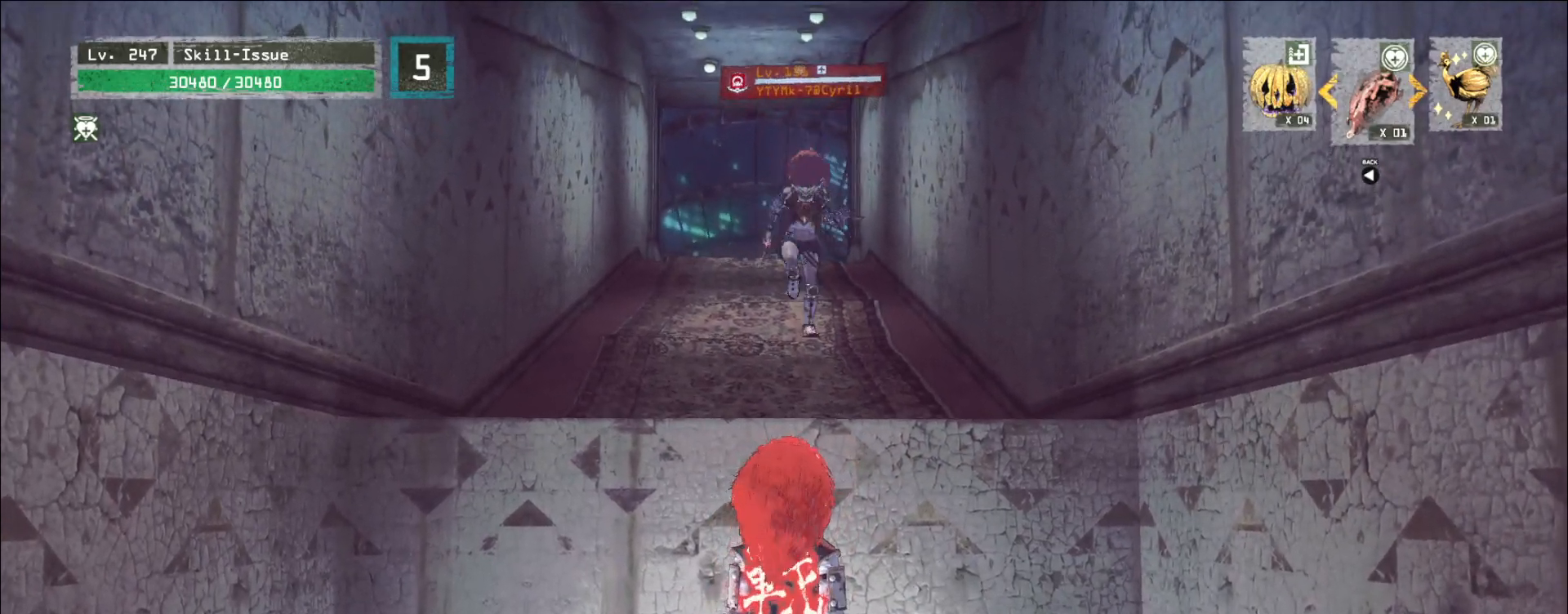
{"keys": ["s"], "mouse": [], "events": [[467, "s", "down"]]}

==

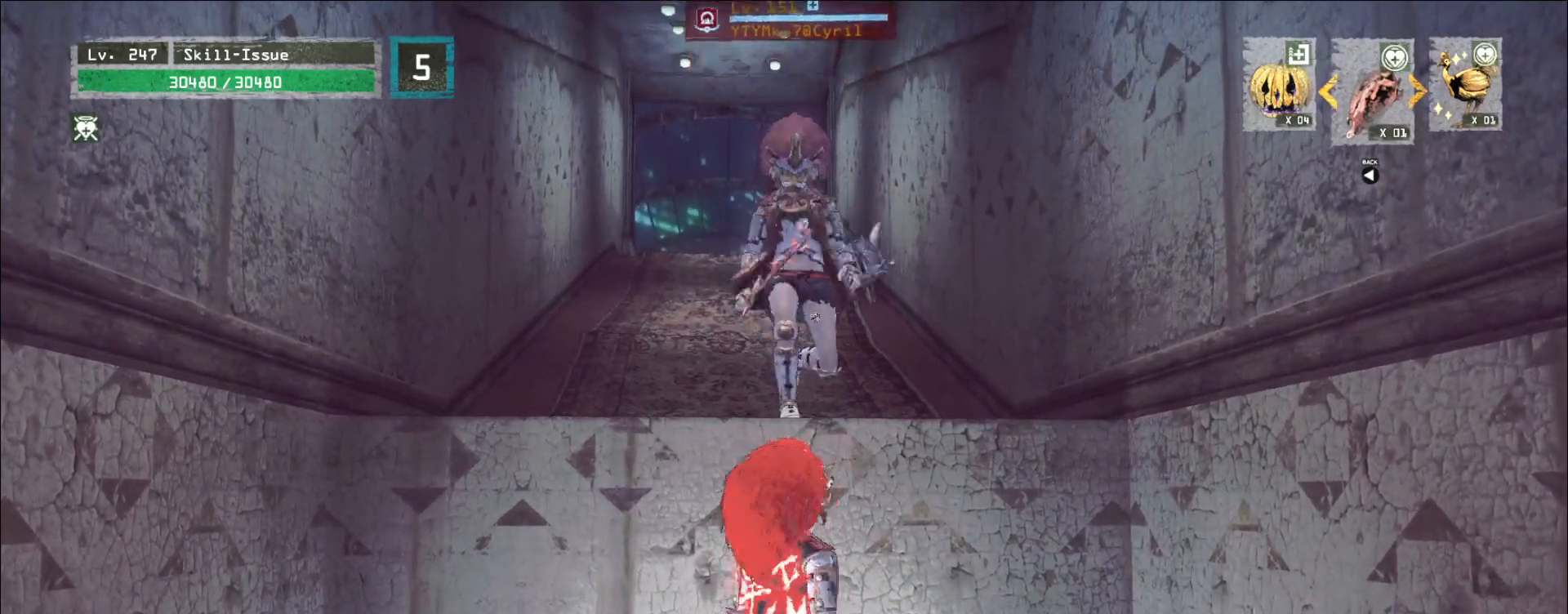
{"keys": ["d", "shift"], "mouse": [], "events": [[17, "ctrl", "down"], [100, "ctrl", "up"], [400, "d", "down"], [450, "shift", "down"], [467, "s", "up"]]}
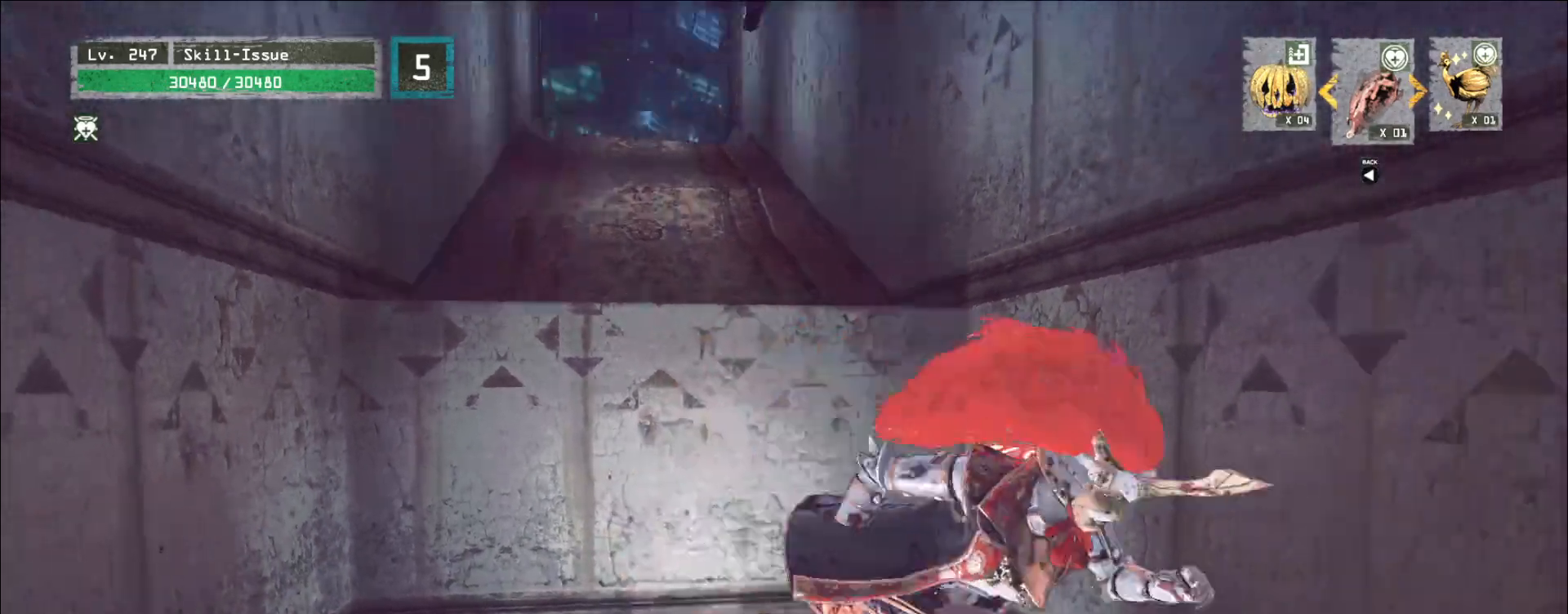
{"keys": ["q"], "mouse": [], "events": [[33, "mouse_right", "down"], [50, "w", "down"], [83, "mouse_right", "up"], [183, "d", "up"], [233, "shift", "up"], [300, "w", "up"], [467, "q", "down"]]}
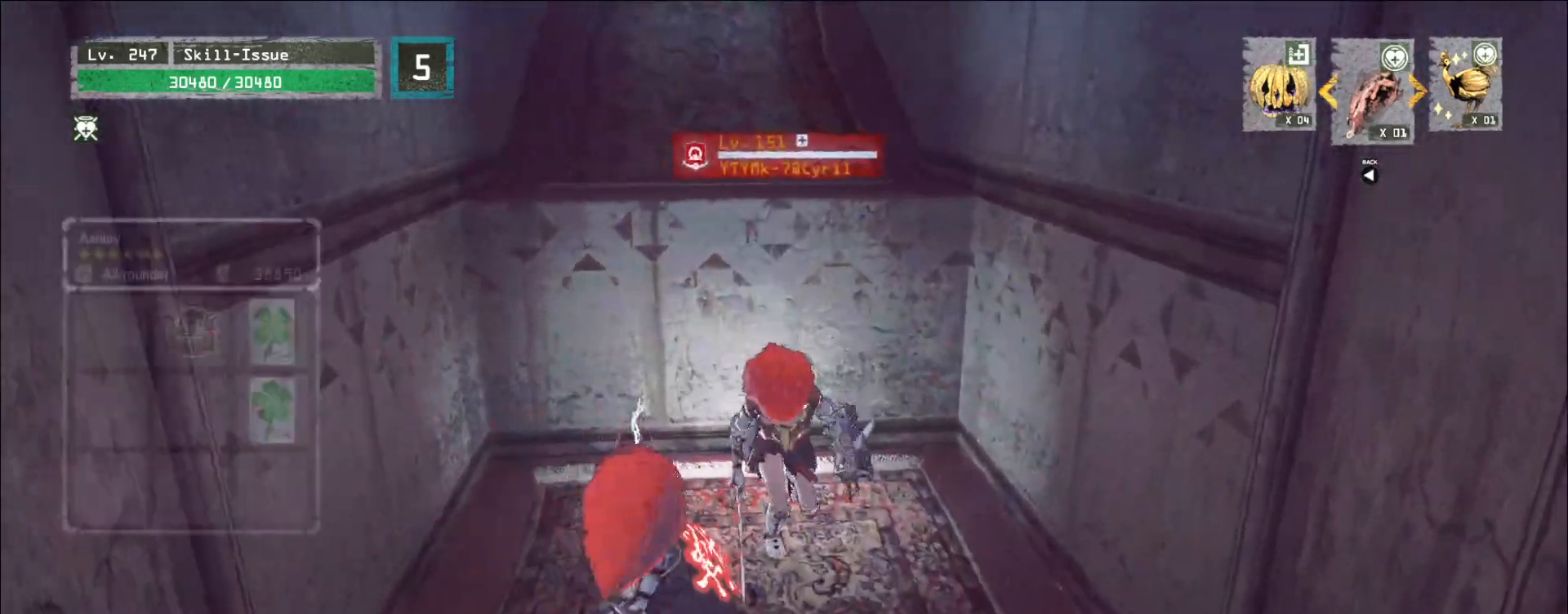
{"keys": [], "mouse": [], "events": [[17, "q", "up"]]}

◆ What is being asked:
Throughout the material above, find every line holding "shift" and copy it.

◆ Exercise answer:
{"keys": ["d", "shift"], "mouse": [], "events": [[17, "ctrl", "down"], [100, "ctrl", "up"], [400, "d", "down"], [450, "shift", "down"], [467, "s", "up"]]}
{"keys": ["q"], "mouse": [], "events": [[33, "mouse_right", "down"], [50, "w", "down"], [83, "mouse_right", "up"], [183, "d", "up"], [233, "shift", "up"], [300, "w", "up"], [467, "q", "down"]]}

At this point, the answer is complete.